A Reflection for the 23rd Sunday in Ordinary Time

Readings: Ezekiel 33:7-9 Romans 13:8-10 Matthew 18:15-20

It is a standard in the dramas we devour. Seeing a peril firsthand, one observer says to another, “We’ve got to warn the others.” Notice that when the danger is impersonal, it is both simple to report and easy to be believed. “Fire is coming this way” or “The river is rising. We’ve got to get out.”

Warning others becomes more complicated when we move from external dangers to human affairs. Will they believe that you saw so-and-so hide the body of the murder victim? Did the villain laugh in your face when you threatened to expose him, saying, “They’ll never believe you!” Fire explains itself; fiends do not.

You cannot stop someone from living their own life, no matter how much you want to spare them from suffering.

And then there are the deepest human dramas, which concern more than reporting an immediately understood peril or a hard-to-credit insight. They involve sharing your understanding of the world with another. For example, you may not know for sure that another is walking along tracks already well worn by your own troubles, but you may feel compelled to share what you do know, what you’ve learned through life. “Son, I’m not saying that she’s not right for you. I’m only asking you to go slow.” “Sis, are you sure that this is what you want to do? You know that this can’t be undone.”

The challenge of these more deeply human warnings is that you cannot stop someone from living their own life, no matter how much you want to spare them from suffering.
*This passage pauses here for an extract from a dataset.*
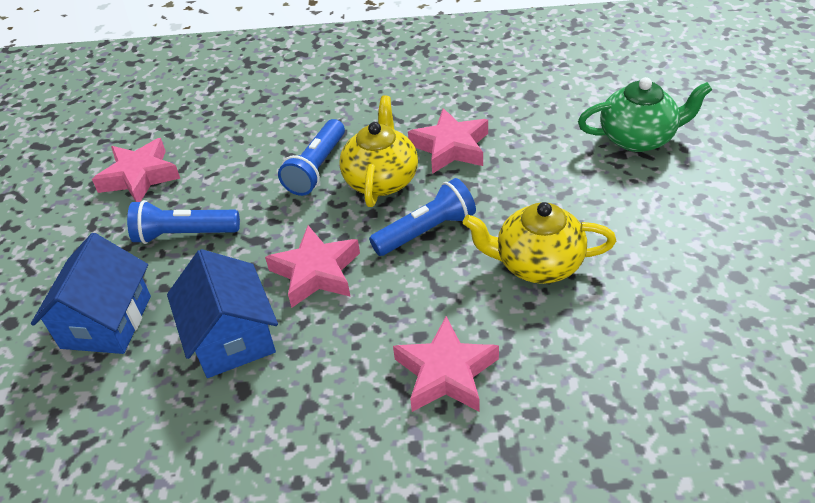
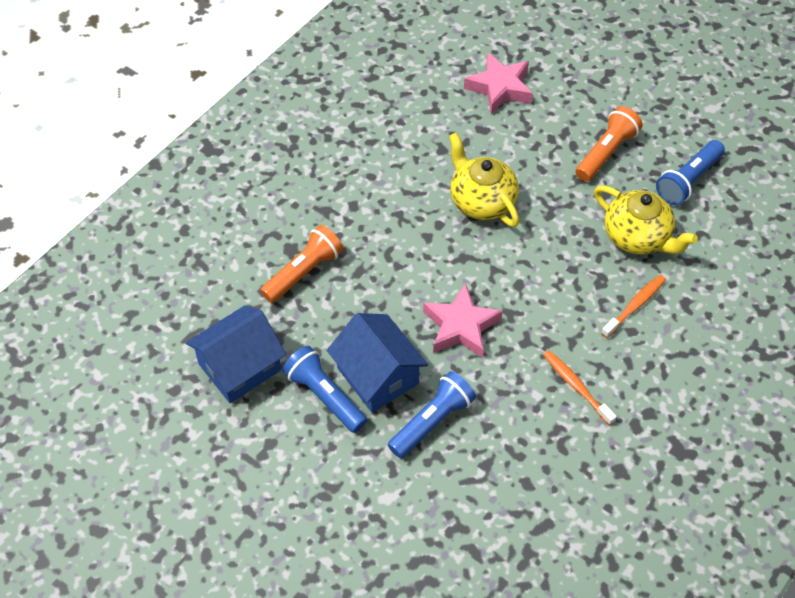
green teapot: 1 -> 0
orange flashlight: 0 -> 2
orange toothbrush: 0 -> 2
pink star: 4 -> 2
When a toddler reaches for something dangerous, we pull his arm away. But when an adolescent makes mistakes that we have already made, we cannot deny her the freedom to live her own life. So, the warning we might offer cannot appear to be a command. It must come as a conversation. We can only ask the other to look again, to consider another side of the situation. And we must be willing to listen. Sharing our understandings of the world must be a true sharing, not a sermon.
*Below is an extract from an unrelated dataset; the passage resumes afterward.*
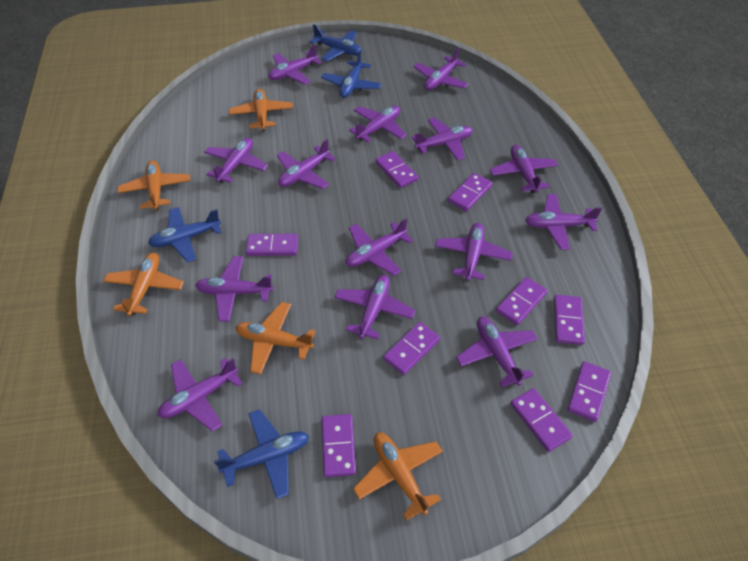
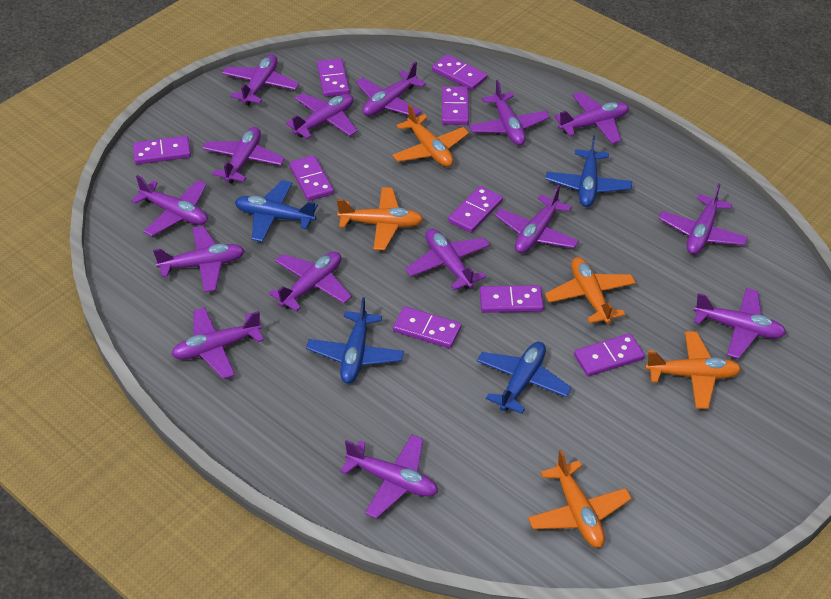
purple plane: 14 -> 15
As the danger becomes more deeply human, our need to share our very selves, our stories, increases. Most everyone will listen to a stranger who says that a tree has blocked the road. But telling another that someone else has betrayed them takes some explaining on our part. Sharing insight requires sharing our lives. We cannot just tell another what we see, what we know. We must be willing to walk with them, to guide them if and when they open themselves to us.

Would we trust someone who simply told us what to do? Aren’t we much more likely to open ourselves as we walk with another?
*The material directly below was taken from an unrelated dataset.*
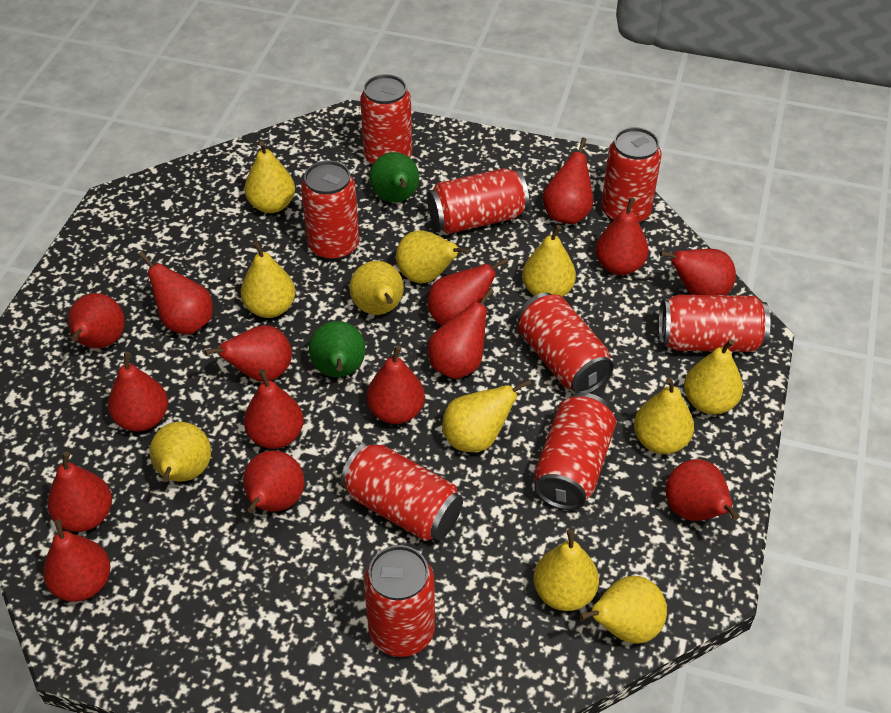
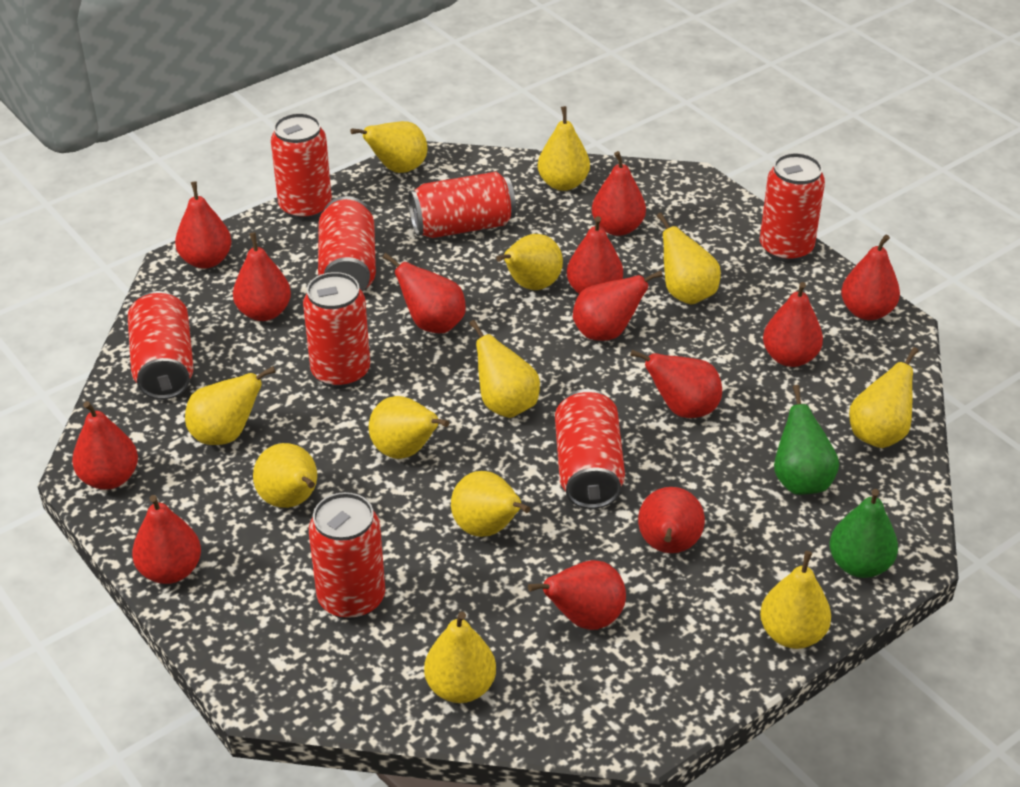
red can: 9 -> 8
red pear: 15 -> 13
yellow pear: 11 -> 12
Those three quite different ways of warning another can help us to understand better the mystery of the incarnation, why God chose to become one of us. Impersonal warnings are straightforward. They may take time to learn—we may ignore them to our peril—yet God wrote the laws of nature to explain themselves. Because understanding each other is more complicated, so, too, is crediting another’s warning. Whenever we warn one person of another, we must observe boundaries of respect, reserve, privacy and forbearance.

Owe nothing to anyone, except to love one another; for the one who loves another has fulfilled the law (Rom 13:8).

Finally, there is the question of understanding ourselves. Would we trust someone who simply told us what to do? Aren’t we much more likely to open ourselves as we walk with another? When the other shares a story, a life with us?

Is this why God does not enter our lives in a way that is undeniable, that closes our human freedom? As a stern stranger in the skies? Is this why the Lord chose to come among us as a man and chooses to remain among us in the mystery we call the church, in a human fellowship?

For where two or three are gathered together in my name, there am I in the midst of them (Mt 18:20).